Meski bersifat nirlaba, yayasan tetap memiliki kewajiban perpajakan yang komprehensif. Peraturan Direktorat Jenderal Pajak Nomor PER-02/PJ/2019 mengatur secara rinci kewajiban perpajakan yayasan, termasuk kewajiban memiliki NPWP, menyampaikan SPT Tahunan, dan memotong pajak untuk transaksi tertentu.

Namun, yayasan juga mendapatkan berbagai fasilitas perpajakan, antara lain:

  • Pembebasan Pajak Penghasilan untuk sisa lebih yang ditanamkan kembali
  • Pengecualian PPh untuk hibah dan sumbangan tanpa hubungan usaha
  • Pembebasan PPN untuk jasa pendidikan dan sosial
  • Fasilitas pengurangan pajak untuk donatur

Pasal 51 UU Yayasan mewajibkan pengurus menyusun laporan tahunan yang komprehensif, terdiri dari laporan kegiatan dan laporan keuangan. Ketentuan ini diperkuat dengan Pasal 53 yang mewajibkan audit eksternal untuk yayasan dengan unit usaha properti atau anak perusahaan PT.

Transparansi dalam pelaporan tidak hanya memenuhi kewajiban hukum, tetapi juga membangun kepercayaan publik dan donatur. Sayangnya, banyak yayasan yang mengabaikan kewajiban ini hingga berhadapan dengan sanksi administrasi.

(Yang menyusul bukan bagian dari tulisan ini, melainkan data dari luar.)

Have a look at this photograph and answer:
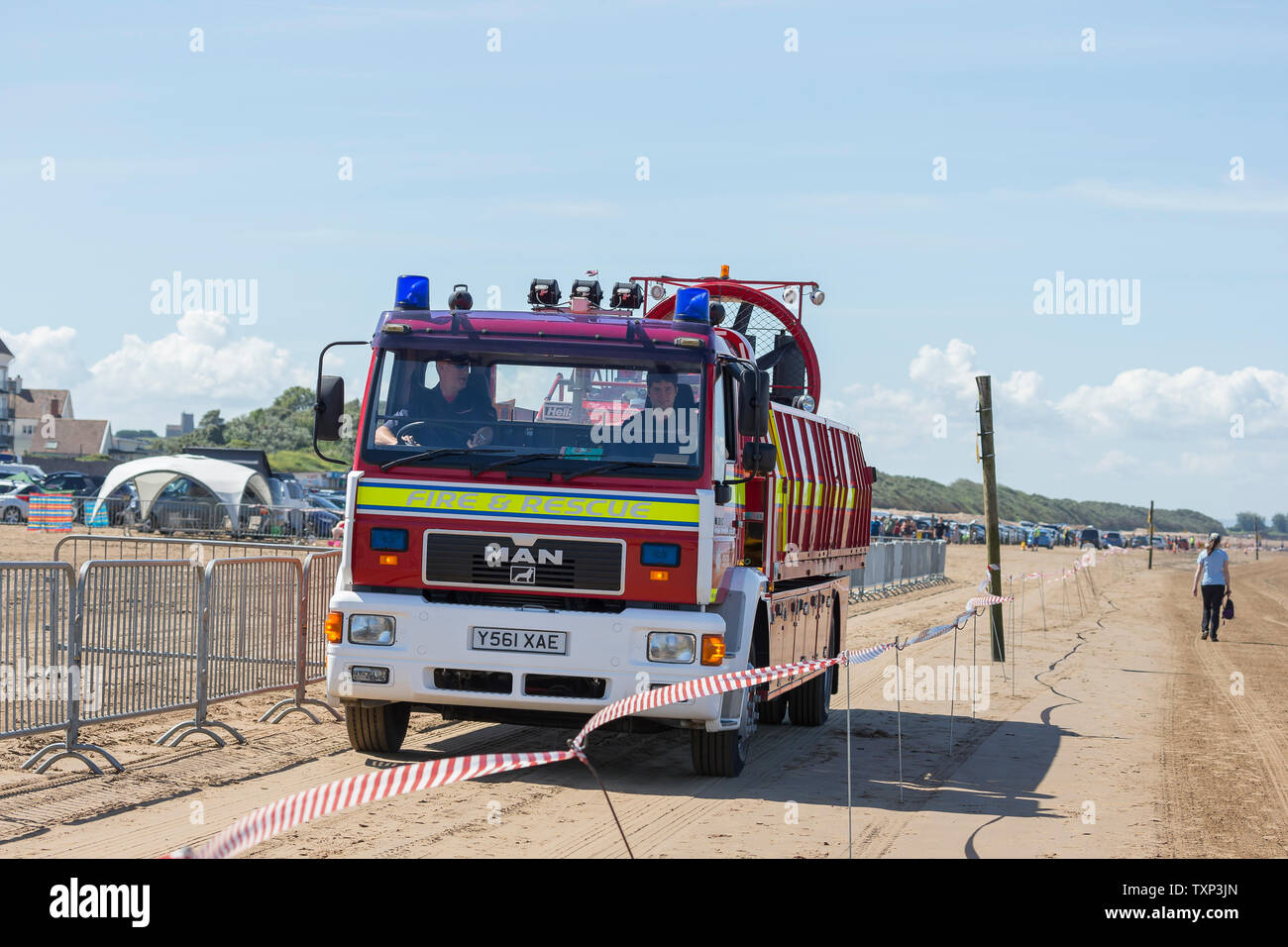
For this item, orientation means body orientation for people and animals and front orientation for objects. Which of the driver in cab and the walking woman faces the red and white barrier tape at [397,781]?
the driver in cab

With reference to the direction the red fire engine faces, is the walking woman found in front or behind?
behind

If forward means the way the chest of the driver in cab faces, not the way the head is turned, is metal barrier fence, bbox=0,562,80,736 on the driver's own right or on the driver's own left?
on the driver's own right

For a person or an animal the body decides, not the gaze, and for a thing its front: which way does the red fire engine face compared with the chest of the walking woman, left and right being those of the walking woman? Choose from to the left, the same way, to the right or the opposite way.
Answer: the opposite way

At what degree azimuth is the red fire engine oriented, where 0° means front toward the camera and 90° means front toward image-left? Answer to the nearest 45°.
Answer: approximately 0°

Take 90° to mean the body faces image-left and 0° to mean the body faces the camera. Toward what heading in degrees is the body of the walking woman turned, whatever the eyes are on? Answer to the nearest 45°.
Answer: approximately 180°

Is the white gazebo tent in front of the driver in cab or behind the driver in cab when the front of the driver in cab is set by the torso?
behind

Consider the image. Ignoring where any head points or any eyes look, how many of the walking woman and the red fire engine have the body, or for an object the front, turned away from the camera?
1

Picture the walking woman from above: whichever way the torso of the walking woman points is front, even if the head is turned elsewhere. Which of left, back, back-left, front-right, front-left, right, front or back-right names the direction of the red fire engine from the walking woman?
back
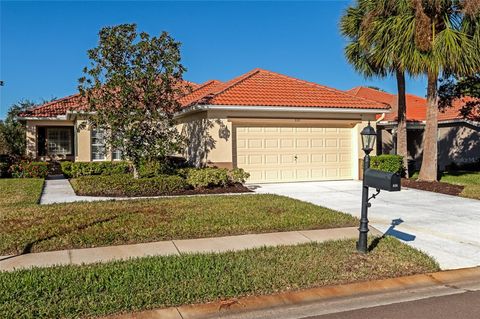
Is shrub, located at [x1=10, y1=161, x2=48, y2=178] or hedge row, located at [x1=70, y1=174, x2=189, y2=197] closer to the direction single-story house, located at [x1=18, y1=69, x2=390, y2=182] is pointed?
the hedge row

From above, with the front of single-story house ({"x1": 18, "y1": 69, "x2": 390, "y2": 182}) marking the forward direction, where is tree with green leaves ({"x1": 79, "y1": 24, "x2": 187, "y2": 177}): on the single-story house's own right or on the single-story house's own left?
on the single-story house's own right

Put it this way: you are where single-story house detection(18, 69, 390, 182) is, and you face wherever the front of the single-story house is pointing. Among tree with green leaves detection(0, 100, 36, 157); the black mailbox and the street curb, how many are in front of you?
2

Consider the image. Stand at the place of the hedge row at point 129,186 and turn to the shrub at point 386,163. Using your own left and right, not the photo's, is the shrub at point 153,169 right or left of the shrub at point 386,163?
left

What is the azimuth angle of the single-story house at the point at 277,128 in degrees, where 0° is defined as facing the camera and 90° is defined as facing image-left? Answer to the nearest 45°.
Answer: approximately 0°

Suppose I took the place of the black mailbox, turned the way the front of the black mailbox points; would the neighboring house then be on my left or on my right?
on my left

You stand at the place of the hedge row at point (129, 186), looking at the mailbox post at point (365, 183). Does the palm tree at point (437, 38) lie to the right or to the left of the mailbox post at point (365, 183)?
left

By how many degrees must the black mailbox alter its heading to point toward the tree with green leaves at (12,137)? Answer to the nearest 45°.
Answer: approximately 180°
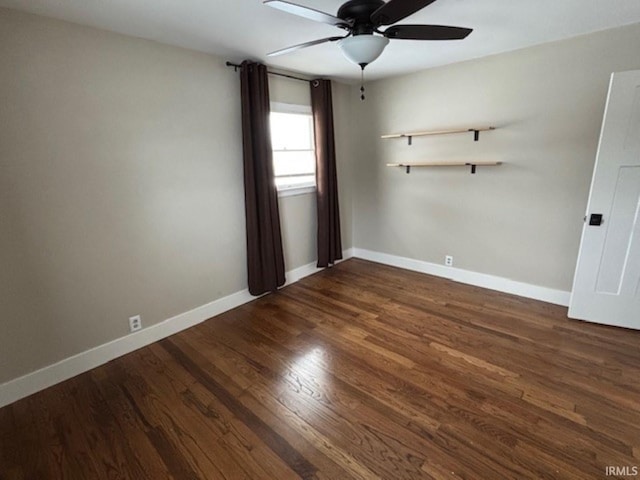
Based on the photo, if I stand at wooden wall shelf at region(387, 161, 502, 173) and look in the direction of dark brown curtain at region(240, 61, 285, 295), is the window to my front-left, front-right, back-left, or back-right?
front-right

Aspek yang paling sering diabaikan adalah pertanggungjawaban hukum pengurus. Pasal 55 UU Yayasan jo. Kitab Undang-Undang Hukum Pidana mengatur sanksi pidana bagi pengurus yang melalaikan kewajiban, termasuk kemungkinan pidana penjara untuk penyalahgunaan dana yayasan.

Pengurus yayasan perlu menyadari bahwa mereka bisa dipidana untuk tindakan seperti menggunakan dana beasiswa untuk keperluan pribadi, yang termasuk dalam tindak pidana penggelapan.

H. Ahmad Sulaiman menekankan pentingnya konsultasi hukum sebelum pendirian yayasan. “Pahami semua kewajiban sebelum memutuskan mendirikan yayasan. Draft AD yang komprehensif, sesuaikan dengan kebutuhan spesifik, dan jangan gunakan template standar,” sarannya.

Rekomendasi lengkap meliputi:

  1. Membuat sistem akuntansi yang baik sejak awal
  2. Melakukan audit rutin tanpa menunggu munculnya masalah
  3. Mengembangkan kapasitas pengurus secara berkelanjutan
  4. Mendokumentasikan semua transaksi dengan rapi
  5. Selalu mengupdate pengetahuan tentang regulasi terbaru

Yayasan yang dikelola dengan baik tidak hanya memenuhi kewajiban hukum, tetapi juga mampu membangun kepercayaan publik dan memberikan dampak sosial yang lebih besar. (Red.)